# Canon After Sales Support



## Sabaki (Jan 2, 2015)

hey everybody 

As I've posted before, I've purchased a 7Dii recently and I'm sorry to say it has been a nightmare experience. 

I'm on my second body now and it's factory calibration is so poor, that AFMA anywhere in the -20 --> +20 range does not yield photos remotely sharp. 

I contacted the local Canon servicing centre (outsourced to an external company) who requested unedited images which I've sent and they say calibration is definitely needed. 
I've advised the service agent, all my lenses are very sharp on my 500D. 

So the next question from him was, "How old are you lenses?"

He then advises that body to lens calibration also requires calibration of the lenses and thus there will be a charge incurred ($200 per lens!)

I'm asking if this is ethical, as other 7Dii users don't have the issues I do so why exactly should I be paying to calibrate my lenses?

As a first time owner of an advanced DSLR, I was certainly not aware of this and I would just like to ask if I'm wrong to be upset about this. 

I told him that 3 of 6 lenses I have longer than 2 years.


----------



## Mt Spokane Photography (Jan 2, 2015)

Canon calibrates a body against a accurate reference lens, not against your lens. Then they adjust the lens to a accurate reference body. Then they check your body with your lens and might make tiny tweaks to the lens.

Its likely from what you told them that they suspect a lens issue, since that is the problem 99% of the time.

Ask them to just calibrate the camera against their reference lens. Personally, I'd return the body for exchange. 
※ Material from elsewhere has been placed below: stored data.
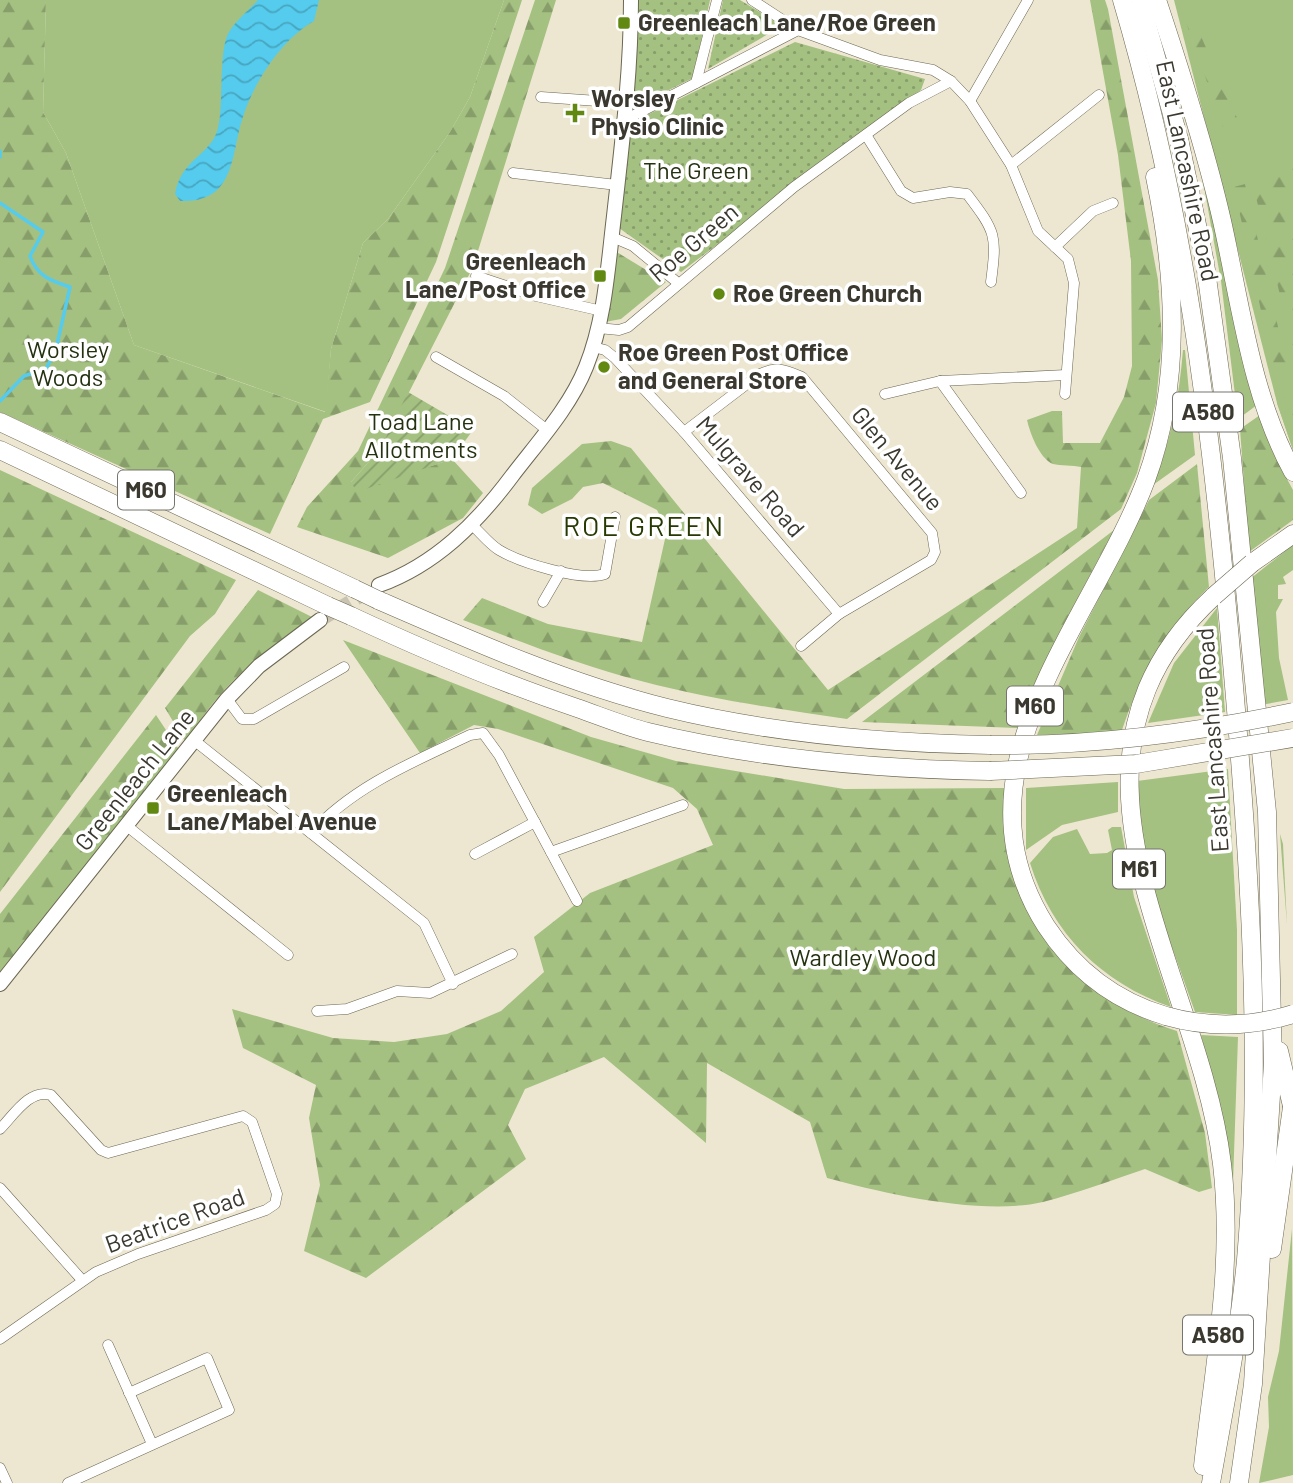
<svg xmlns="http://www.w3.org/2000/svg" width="1293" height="1483" font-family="Barlow,sans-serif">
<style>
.grass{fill:#a4c181}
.forest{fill:url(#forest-firs)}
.park{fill:url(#park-dots)}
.garden{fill:url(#garden-furrows)}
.water{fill:url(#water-waves)}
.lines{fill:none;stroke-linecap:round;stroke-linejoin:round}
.stream{stroke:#55cbed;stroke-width:3.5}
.secondary-tunnel{stroke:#c9c4b1;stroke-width:14;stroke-dasharray:14 7;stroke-linecap:butt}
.street-casing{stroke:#6b6753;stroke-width:11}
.secondary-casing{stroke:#6b6753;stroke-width:16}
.highway-casing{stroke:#6b6753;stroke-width:19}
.street{stroke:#fff;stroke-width:10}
.secondary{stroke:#fff;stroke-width:14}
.highway{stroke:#fff;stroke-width:18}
.highway-bridge-casing{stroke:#6b6753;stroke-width:19;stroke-linecap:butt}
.highway-bridge{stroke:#fff;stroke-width:18}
.poi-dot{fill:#618810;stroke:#fff;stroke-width:2.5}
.labels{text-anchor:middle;stroke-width:7;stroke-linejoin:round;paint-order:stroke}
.shield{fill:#fff;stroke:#75746d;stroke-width:2}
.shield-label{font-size:23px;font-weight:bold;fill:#3a382f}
.poi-label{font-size:24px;font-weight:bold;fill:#3a382f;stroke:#fff;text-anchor:start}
.park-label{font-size:24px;fill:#243210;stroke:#fff}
.street-label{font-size:24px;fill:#3a382f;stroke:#fff}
.quarter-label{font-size:28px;letter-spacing:2px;fill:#273902;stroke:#fff}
</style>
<defs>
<pattern id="forest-firs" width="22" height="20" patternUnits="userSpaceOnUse" patternTransform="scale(1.75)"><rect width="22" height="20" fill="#a4c181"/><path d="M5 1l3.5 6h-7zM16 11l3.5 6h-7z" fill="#879e6a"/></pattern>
<pattern id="park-dots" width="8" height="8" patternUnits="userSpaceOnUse" patternTransform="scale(1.75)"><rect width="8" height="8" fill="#a4c181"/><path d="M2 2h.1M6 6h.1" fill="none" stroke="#879e6a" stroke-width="1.8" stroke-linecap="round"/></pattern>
<pattern id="garden-furrows" width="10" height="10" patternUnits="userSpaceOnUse" patternTransform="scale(1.75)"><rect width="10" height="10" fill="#a4c181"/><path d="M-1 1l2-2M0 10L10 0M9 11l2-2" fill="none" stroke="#879e6a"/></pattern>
<pattern id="water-waves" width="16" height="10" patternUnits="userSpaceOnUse" patternTransform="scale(1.75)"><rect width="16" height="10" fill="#55cbed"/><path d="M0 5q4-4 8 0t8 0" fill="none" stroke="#47a6c0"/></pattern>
</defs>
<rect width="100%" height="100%" fill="#ede7d1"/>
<g class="grass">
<path d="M46,0H504L470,97L450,132L388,219L363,243L331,349L326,412L134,345L66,153L43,112Z"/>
<path d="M1174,0H1293V450L1277,403Z"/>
<path d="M1201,170L1257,405L1238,419L1221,281Z"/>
<path d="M1183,350H1185L1195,455L1153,485C1171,441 1179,398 1183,350Z"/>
<path d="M1293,545V570L1283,577L1286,584L1278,585V599H1283L1276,612L1279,658L1288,700L1261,705L1250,579Z"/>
<path d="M1217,608L1225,712L1148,723L1174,663Z"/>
<path d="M1228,769L1237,930V1015L1195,1012L1157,905L1144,851L1137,781Z"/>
<path d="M1118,782V812L1062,825L1026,850V788Z"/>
<path d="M1112,827H1121L1134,897L1171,1007C1102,983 1052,934 1030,863L1053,837L1077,829L1090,854L1107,853L1112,850L1108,830Z"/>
<path d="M1280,834L1283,844L1287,925Z"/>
<path d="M1201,1035L1238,1037L1233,1183H1231L1225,1134Z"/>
<path d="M1292,1229L1293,1475L1259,1483L1269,1427L1268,1397L1279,1351Z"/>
</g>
<g class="forest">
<path d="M0,0H46L43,112L66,153L134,345L325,412L331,349L363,243L388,219L450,132L470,97L504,0H522L436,262L370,402L323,419L270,534L0,412Z"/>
<path d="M535,0H556L473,267L380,449L351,482L413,472L452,459L483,493L463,518L388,558L297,527L307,507L358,451L445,268Z"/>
<path d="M1090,0H1105L1108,9L1158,280L1162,340L1156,403L1137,473L1121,509L847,719C778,709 709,699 641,681C580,665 522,642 463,620L482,598L548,624L642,642L667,530L657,510L603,483L583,487L572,499L542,514L528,505L532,488L582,444L611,441L631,448L828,690L1077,528L1081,467C1073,465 1060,466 1053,464C1039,458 1030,433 1027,420L1052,411H1062L1063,443H1100L1124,397L1132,366L1131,261L1118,155Z"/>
<path d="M1178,0H1193L1196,25L1238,120L1223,127Z"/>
<path d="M1293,167V191L1285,198L1293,236V348L1252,181Z"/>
<path d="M1245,184L1288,370L1293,371V375L1277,384L1234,187Z"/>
<path d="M615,251L666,282L621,319L605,322Z"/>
<path d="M1293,392V450L1277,403Z"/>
<path d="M1260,415L1280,466L1293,490V520L1249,552L1240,429Z"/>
<path d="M1197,464L1209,587C1165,629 1140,676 1121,733L1037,735L1079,637L1149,500Z"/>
<path d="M0,470L236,580L215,614L190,636L0,892Z"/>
<path d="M1114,530L1058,635L1017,728L862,722Z"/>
<path d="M258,590L314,618C258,657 221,683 186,743L165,708Z"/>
<path d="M343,640L591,737L676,761L844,789L1006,788C1006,807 1004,827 1007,847C1020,936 1094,1006 1177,1031L1205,1133L1212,1188L1199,1192L1145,1169C1112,1180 1078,1193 1043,1202C983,1216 886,1194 827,1178L810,1122L707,1063L706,1143L604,1057L525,1089L508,1125L526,1159L366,1278L304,1251L320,1185L309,1118L316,1085L243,1048L232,1009L333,1038L394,1042L447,1034L501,1011L544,972L534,937L590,893L713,845L697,809L673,788L498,729L474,725L420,753Z"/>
<path d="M156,715L180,751L0,972V914Z"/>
</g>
<g class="park">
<path d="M635,0H710L693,78L633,108Z"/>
<path d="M723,0H740L782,26L708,69Z"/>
<path d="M795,42L925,79L921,90L681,272L619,228L629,124Z"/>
</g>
<path class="garden" d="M408,392L473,430L452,459L357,492L351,482L380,449Z"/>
<path class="water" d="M258,0H319L314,21C281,40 253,83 242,120C235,141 234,176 216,191C205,200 194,201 180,201L175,194C181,158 211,156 218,128C224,105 218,50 229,32C236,20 249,10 258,0Z"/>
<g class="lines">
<g class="stream">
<path d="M0,151V157"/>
<path d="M0,203L43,232L30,256C37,276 51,281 70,287L56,349L46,369L24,376L0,401"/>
</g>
<path class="secondary-tunnel" d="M320,620L370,590"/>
<defs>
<g id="street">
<path d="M752,0L798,30L880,60L933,70L951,81L970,101L1011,165L1038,231L1068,259L1074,283L1065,394"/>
<path d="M696,83L717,0"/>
<path d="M541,97L626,103"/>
<path d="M970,101L1028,0"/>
<path d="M625,120L798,30"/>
<path d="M866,135L901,191L913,198L950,192L967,194C996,232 997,235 991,282"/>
<path d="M1011,165L1099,95"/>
<path d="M513,173L617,185"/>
<path d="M612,237L633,246L678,283"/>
<path d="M1055,247L1093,211L1113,203"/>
<path d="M476,276L536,296L602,311"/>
<path d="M598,328L619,330L628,327L794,187L909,103L951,81"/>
<path d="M593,347L605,350L615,358L684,432L839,614"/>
<path d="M436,357L504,396L547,430"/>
<path d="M940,381L1021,493"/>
<path d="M885,394L940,381L1066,375"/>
<path d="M684,432L760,374C777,366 785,370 802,377L932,533L935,552L931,560L839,614L801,646"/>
<path d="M471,524C480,532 489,544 499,550C521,563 582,582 605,574L615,517"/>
<path d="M543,602L561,571"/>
<path d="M227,699L242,719H254L344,667"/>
<path d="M195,741L424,923L453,984"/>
<path d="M127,826L288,955"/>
<path d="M311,833C354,786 413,762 470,735L483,733L499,755L577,901"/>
<path d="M551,852L683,805"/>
<path d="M475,854L535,822"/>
<path d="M317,1011L347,1009L397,991L430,993L512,954"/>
<path d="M0,1129C13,1116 30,1088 51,1095L101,1150L108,1153L243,1116L252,1122L277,1194L275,1204L266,1210L138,1254L96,1272L0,1339"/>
<path d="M0,1188L82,1280"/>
<path d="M108,1345L152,1444"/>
<path d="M0,1468L7,1483"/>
<path d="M68,1483L229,1410L207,1358L129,1393"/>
</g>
<g id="secondary">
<path d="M379,585C435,565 477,523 512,476C538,442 570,407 586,367C605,320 608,266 614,216C622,144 631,73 631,0"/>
<path d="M0,984L227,699L259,666L320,620"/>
</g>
<g id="highway">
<path d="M1122,0C1183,206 1210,416 1229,629C1248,839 1264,1049 1246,1260C1239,1335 1224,1409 1211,1483"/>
<path d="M1140,0L1179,139L1205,263L1232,458L1267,812L1273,1063L1253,1384L1239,1483"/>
<path d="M1157,0C1181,72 1205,147 1222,221C1241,306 1251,395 1293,472"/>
<path d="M1155,177C1176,278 1182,382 1146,480C1093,622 946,769 1046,926C1075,970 1115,1001 1166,1016"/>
<path d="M0,422L355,589"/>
<path d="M0,450L328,606"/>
<path d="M1252,563L1293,534"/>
<path d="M378,600C472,641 567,683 667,708C773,734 881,743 990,745"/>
<path d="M351,616C426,651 499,682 577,708C600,716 624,726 648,732C759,759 875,769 990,771"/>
<path d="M1279,1051L1292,1106"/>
<path d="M1272,1249L1293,1100"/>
<path d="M1203,1466C1214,1366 1234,1264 1222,1164C1199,971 1031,765 1214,596"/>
</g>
</defs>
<use href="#street" class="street-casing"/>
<use href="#secondary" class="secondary-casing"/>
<use href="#highway" class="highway-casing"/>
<use href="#street" class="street"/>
<use href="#secondary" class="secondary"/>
<use href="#highway" class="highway"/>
<defs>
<g id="highway-bridge">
<path d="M355,589L378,600"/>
<path d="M1214,596L1252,563"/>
<path d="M328,606L351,616"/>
<path d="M990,745C1092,746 1194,733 1293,712"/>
<path d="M990,771L1136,764L1293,738"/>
<path d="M1166,1016C1208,1028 1251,1027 1293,1014"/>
</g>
</defs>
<use href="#highway-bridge" class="highway-bridge-casing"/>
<use href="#highway-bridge" class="highway-bridge"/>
</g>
<g class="poi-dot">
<rect x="617" y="16" width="14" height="14" rx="3.5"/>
<path d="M571.5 102.5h7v7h7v7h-7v7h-7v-7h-7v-7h7z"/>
<rect x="593" y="269" width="14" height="14" rx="3.5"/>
<circle cx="719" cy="294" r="7"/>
<circle cx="604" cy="367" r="7"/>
<rect x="146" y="801" width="14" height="14" rx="3.5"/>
</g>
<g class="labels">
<g class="shield">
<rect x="1173" y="392.5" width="70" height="39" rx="5"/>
<rect x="118" y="470.5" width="56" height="39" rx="5"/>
<rect x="1007" y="686.5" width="56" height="39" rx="5"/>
<rect x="1113" y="849.5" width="52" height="39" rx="5"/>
<rect x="1183" y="1315.5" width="70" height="39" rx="5"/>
</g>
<g class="shield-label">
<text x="1208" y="420">A580</text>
<text x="146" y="498">M60</text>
<text x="1035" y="714">M60</text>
<text x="1139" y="877">M61</text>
<text x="1218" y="1343">A580</text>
</g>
<g class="poi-label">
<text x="638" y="31">Greenleach Lane/Roe Green</text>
<text x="591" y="107">Worsley<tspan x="591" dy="28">Physio Clinic</tspan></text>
<text x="586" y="270" text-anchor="end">Greenleach<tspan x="586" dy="28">Lane/Post Office</tspan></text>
<text x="733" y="302">Roe Green Church</text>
<text x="618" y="361">Roe Green Post Office<tspan x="618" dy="28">and General Store</tspan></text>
<text x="167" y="802">Greenleach<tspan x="167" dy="28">Lane/Mabel Avenue</tspan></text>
</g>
<g class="park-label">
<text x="696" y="179">The Green</text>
<text x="68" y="358">Worsley<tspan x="68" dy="28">Woods</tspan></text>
<text x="421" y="430">Toad Lane<tspan x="421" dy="28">Allotments</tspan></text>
<text x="863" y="966">Wardley Wood</text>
</g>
<g class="street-label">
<text transform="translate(1187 171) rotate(78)" y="8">East Lancashire Road</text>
<text transform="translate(694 243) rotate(-40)" y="8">Roe Green</text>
<text transform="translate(897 459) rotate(50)" y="8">Glen Avenue</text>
<text transform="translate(750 477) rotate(49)" y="8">Mulgrave Road</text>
<text transform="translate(1213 740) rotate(-94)" y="8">East Lancashire Road</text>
<text transform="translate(135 780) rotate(-51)" y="8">Greenleach Lane</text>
<text transform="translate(175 1221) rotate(-20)" y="8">Beatrice Road</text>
</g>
<g class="quarter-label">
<text x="644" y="536">ROE GREEN</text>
</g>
</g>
</svg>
If you had your lenses adjusted to match your old body, then they will only be accurate on the old body. Canon would not do that, but other service centers might. That's a issue with adjusting lenses to match a body, if the body is not perfect, then they only match that body. Fortunately, the bodies are almost always fine.


----------



## Sabaki (Jan 2, 2015)

Mt Spokane Photography said:


> Canon calibrates a body against a accurate reference lens, not against your lens. Then they adjust the lens to a accurate reference body. Then they check your body with your lens and might make tiny tweaks to the lens.
> 
> Its likely from what you told them that they suspect a lens issue, since that is the problem 99% of the time.
> 
> ...



Hmmmmm...so it's a possibility that both the camera and lens should be calibrated then.


----------